Department of Neurological Surgery, Johns Hopkins University School of Medicine, Baltimore, Maryland 21205, USA.
Cancer chemotherapy and pharmacology 1997;39(5):383-9.
Two approaches for improving the interstitial administration of carmustine (BCNU) using 3.8% loaded poly(carboxyphenoxypropane-sebacic acid), an implantable biodegradable anhydride which significantly prolongs survival in patients with recurrent malignant gliomas, were evaluated.

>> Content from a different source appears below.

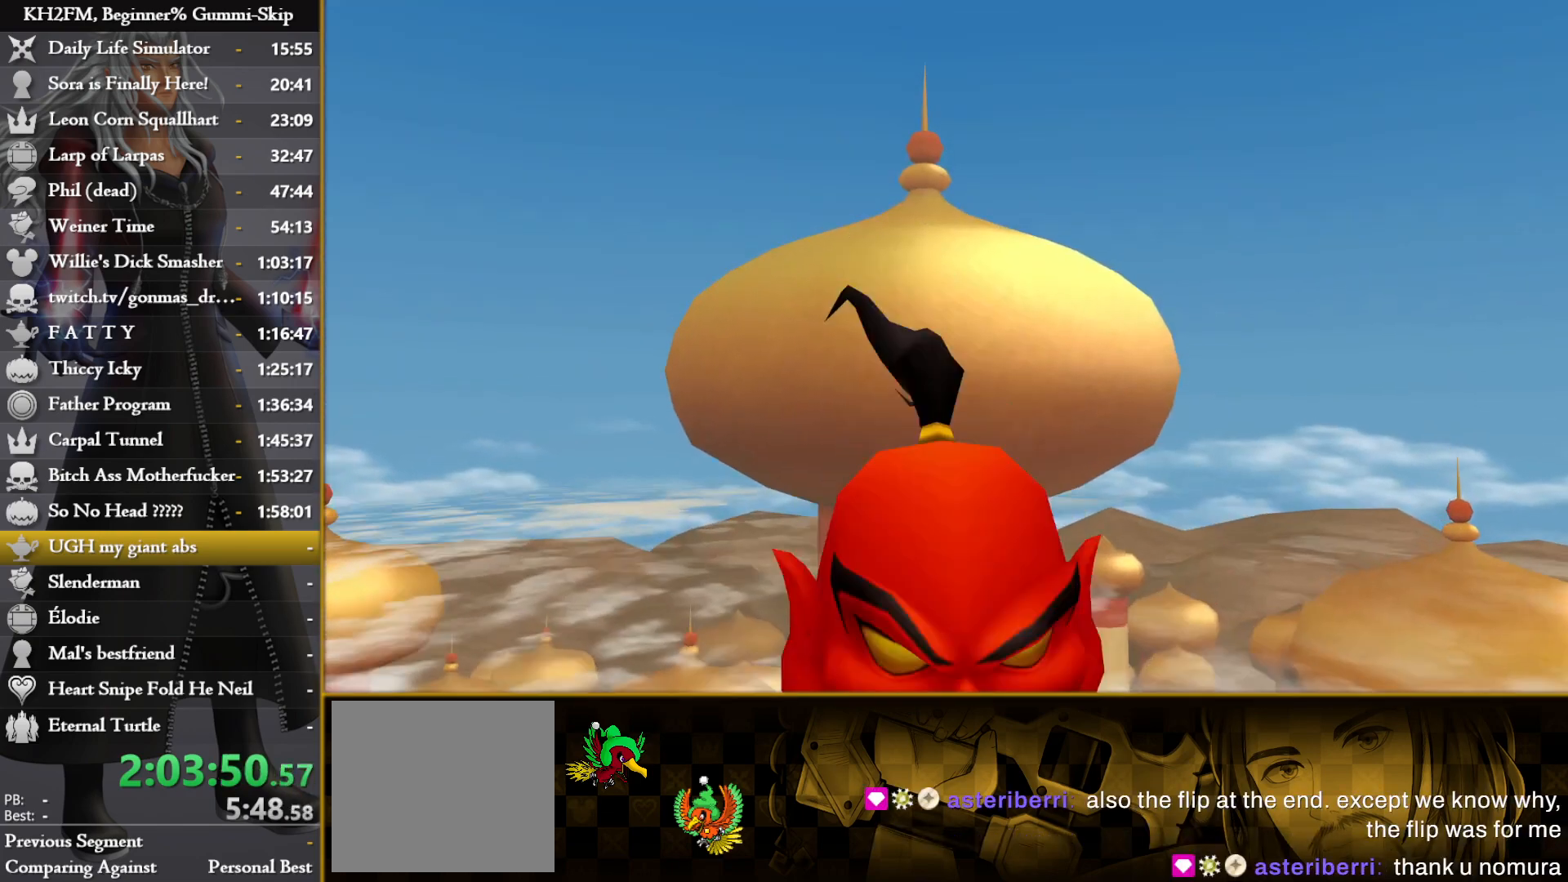
{"buttons": [], "left_stick": "up", "right_stick": "center", "events": []}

First, increasing the ratio of carboxyphenoxypropane (CPP) to sebacic acid (SA) in the polymer increases its hydrolytic stability, thus prolonging its half-life in vivo, and extending the period of drug release. A second approach is to increase the dose of drug loaded into the polymer. This study evaluated the relative merits of these two approaches by comparing release kinetics, safety, and efficacy of escalating BCNU does in polymers with 20:80 and 50:50 ratios of CPP to SA. At the highest dose tested, the 50:50 polymer released BCNU 2.5 times as long in vitro as the 20:80 polymer. Both formulations were nontoxic in rat brains for all BCNU doses tested except 32%. The 20:80 and 50:50 polymers were equally effective in the rat intracranial 9L-glioma model. A dose-response relationship for BCNU was observed (hazard ratio 0.8354 for each mg/kg increase, P < 0.001). The two highest loading doses of BCNU improved survival 40-fold (P < 0.001). The 20% BCNU-loaded 20:80 polymer achieved the best balance of toxicity and antitumor efficacy, yielding a 75% long-term survival rate. Further evaluation of this polymer in monkeys suggests that it might be used with acceptable toxicity. This study establishes that a dose-escalation strategy for improving BCNU controlled-release polymers is more effective than adjusting the ratio of CPP to SA to prolong drug release.